WHAT TO PRODUCE >>
Turn the records from the start through the line containing "Are the bars" into a numbered list, leaving out blank lines.

DATASET RECORDS >>

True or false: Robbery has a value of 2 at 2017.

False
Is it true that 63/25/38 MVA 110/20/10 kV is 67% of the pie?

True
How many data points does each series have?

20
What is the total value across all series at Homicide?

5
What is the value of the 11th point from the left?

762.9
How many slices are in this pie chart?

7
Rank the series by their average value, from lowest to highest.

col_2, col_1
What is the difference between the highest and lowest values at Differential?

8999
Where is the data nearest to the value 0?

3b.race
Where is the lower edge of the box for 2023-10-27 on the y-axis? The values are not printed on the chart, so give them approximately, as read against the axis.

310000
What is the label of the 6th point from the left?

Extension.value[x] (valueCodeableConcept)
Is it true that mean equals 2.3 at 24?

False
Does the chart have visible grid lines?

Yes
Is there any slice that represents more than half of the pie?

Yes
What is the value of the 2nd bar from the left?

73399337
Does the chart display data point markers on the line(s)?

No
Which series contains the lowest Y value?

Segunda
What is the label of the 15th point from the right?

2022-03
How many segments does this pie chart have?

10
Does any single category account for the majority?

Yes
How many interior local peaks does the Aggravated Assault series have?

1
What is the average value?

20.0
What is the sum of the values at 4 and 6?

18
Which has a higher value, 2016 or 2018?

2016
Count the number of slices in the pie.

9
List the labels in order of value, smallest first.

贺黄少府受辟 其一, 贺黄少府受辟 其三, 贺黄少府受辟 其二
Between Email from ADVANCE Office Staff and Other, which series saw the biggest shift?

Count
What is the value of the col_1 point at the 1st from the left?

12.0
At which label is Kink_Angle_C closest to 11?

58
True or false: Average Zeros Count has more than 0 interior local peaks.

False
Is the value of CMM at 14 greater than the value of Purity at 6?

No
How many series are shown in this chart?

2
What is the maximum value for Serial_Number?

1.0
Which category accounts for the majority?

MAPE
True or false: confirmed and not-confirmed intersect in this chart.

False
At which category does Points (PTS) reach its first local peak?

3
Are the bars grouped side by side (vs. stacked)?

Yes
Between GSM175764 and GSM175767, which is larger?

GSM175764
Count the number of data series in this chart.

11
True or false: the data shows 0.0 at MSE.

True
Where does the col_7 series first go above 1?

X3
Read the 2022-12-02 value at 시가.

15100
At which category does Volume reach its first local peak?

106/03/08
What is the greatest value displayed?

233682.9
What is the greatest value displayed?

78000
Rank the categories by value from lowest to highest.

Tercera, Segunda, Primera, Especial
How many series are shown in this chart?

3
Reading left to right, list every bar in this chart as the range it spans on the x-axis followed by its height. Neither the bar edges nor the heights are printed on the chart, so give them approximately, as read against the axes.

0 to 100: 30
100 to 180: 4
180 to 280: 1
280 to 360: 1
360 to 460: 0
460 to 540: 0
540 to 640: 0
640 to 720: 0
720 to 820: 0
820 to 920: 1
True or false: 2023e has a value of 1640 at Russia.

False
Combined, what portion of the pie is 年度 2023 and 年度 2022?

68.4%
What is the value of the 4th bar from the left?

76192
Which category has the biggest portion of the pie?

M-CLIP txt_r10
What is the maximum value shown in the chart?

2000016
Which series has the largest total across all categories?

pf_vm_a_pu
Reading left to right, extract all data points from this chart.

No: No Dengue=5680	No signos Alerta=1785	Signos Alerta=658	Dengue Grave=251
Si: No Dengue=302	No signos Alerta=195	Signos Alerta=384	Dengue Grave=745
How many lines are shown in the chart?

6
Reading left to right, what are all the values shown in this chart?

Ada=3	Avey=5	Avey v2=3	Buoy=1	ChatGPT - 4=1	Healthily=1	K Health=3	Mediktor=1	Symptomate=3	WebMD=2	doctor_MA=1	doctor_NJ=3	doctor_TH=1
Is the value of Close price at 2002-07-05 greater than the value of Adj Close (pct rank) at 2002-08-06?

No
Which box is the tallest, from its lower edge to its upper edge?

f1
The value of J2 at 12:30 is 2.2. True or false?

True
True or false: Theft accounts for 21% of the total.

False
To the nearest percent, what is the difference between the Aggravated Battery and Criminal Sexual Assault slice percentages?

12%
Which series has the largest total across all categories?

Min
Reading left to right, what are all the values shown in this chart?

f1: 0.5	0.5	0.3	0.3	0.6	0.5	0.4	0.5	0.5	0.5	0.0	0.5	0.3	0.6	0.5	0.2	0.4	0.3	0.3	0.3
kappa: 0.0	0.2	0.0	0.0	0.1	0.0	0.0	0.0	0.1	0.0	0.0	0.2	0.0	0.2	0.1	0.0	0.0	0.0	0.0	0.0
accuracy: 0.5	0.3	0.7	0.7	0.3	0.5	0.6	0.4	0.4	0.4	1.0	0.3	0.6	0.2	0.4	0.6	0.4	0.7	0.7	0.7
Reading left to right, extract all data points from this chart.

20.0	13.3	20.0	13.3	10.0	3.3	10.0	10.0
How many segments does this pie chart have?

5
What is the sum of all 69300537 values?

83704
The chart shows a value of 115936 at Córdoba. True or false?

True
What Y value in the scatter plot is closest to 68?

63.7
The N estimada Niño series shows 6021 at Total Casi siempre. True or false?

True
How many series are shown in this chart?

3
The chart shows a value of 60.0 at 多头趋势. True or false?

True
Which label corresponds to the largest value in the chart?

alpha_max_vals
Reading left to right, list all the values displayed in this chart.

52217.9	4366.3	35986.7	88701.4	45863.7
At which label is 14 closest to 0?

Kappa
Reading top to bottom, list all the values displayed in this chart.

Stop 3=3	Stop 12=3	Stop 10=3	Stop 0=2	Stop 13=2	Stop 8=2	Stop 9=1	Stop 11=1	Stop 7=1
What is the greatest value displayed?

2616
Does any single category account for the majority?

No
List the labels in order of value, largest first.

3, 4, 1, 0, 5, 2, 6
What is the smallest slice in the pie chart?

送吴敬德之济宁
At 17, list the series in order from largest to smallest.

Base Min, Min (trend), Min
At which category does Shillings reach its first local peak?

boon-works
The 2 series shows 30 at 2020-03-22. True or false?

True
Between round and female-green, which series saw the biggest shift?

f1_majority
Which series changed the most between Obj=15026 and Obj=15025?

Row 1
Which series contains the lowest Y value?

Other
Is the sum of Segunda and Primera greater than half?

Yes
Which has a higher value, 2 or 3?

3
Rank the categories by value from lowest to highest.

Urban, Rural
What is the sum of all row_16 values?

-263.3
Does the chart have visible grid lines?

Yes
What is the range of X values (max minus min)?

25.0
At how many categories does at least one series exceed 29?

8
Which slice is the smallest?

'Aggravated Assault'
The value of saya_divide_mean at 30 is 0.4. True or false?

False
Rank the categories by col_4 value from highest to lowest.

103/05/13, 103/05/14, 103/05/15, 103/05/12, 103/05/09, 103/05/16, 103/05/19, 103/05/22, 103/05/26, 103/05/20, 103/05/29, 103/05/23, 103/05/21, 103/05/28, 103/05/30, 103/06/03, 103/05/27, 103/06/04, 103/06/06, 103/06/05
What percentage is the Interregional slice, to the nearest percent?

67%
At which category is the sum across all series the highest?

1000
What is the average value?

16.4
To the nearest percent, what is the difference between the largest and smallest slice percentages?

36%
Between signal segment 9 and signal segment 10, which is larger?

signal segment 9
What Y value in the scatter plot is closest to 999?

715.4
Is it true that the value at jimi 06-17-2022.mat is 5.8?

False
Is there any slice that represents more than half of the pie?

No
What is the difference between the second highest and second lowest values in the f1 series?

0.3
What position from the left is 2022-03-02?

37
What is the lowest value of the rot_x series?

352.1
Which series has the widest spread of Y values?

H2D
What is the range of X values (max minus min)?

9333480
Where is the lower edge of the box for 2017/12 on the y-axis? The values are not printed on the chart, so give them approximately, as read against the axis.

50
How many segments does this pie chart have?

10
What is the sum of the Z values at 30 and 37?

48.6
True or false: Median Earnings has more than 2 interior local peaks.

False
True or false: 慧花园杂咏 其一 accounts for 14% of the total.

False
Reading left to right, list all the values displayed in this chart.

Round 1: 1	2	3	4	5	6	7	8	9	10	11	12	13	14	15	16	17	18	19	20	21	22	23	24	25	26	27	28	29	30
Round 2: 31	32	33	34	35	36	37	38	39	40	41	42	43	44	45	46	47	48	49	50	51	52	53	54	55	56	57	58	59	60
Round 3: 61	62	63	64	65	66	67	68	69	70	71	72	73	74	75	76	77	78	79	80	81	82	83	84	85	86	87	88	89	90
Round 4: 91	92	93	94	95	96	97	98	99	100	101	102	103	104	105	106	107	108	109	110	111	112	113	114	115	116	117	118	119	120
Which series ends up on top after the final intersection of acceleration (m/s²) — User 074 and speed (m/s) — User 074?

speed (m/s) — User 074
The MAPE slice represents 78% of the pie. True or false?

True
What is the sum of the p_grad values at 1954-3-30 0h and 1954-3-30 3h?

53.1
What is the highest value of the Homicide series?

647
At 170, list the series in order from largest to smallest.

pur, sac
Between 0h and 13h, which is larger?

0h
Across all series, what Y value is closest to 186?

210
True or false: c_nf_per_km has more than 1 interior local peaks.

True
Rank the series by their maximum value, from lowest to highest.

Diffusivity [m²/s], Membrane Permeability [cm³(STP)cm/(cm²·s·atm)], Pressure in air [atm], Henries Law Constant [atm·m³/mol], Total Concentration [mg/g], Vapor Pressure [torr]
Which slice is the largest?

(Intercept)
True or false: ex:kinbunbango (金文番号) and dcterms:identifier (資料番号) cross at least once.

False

RESULT OF THIS TASK >>
1. True or false: Robbery has a value of 2 at 2017.
2. False
3. Is it true that 63/25/38 MVA 110/20/10 kV is 67% of the pie?
4. True
5. How many data points does each series have?
6. 20
7. What is the total value across all series at Homicide?
8. 5
9. What is the value of the 11th point from the left?
10. 762.9
11. How many slices are in this pie chart?
12. 7
13. Rank the series by their average value, from lowest to highest.
14. col_2, col_1
15. What is the difference between the highest and lowest values at Differential?
16. 8999
17. Where is the data nearest to the value 0?
18. 3b.race
19. Where is the lower edge of the box for 2023-10-27 on the y-axis? The values are not printed on the chart, so give them approximately, as read against the axis.
20. 310000
21. What is the label of the 6th point from the left?
22. Extension.value[x] (valueCodeableConcept)
23. Is it true that mean equals 2.3 at 24?
24. False
25. Does the chart have visible grid lines?
26. Yes
27. Is there any slice that represents more than half of the pie?
28. Yes
29. What is the value of the 2nd bar from the left?
30. 73399337
31. Does the chart display data point markers on the line(s)?
32. No
33. Which series contains the lowest Y value?
34. Segunda
35. What is the label of the 15th point from the right?
36. 2022-03
37. How many segments does this pie chart have?
38. 10
39. Does any single category account for the majority?
40. Yes
41. How many interior local peaks does the Aggravated Assault series have?
42. 1
43. What is the average value?
44. 20.0
45. What is the sum of the values at 4 and 6?
46. 18
47. Which has a higher value, 2016 or 2018?
48. 2016
49. Count the number of slices in the pie.
50. 9
51. List the labels in order of value, smallest first.
52. 贺黄少府受辟 其一, 贺黄少府受辟 其三, 贺黄少府受辟 其二
53. Between Email from ADVANCE Office Staff and Other, which series saw the biggest shift?
54. Count
55. What is the value of the col_1 point at the 1st from the left?
56. 12.0
57. At which label is Kink_Angle_C closest to 11?
58. 58
59. True or false: Average Zeros Count has more than 0 interior local peaks.
60. False
61. Is the value of CMM at 14 greater than the value of Purity at 6?
62. No
63. How many series are shown in this chart?
64. 2
65. What is the maximum value for Serial_Number?
66. 1.0
67. Which category accounts for the majority?
68. MAPE
69. True or false: confirmed and not-confirmed intersect in this chart.
70. False
71. At which category does Points (PTS) reach its first local peak?
72. 3
73. Are the bars grouped side by side (vs. stacked)?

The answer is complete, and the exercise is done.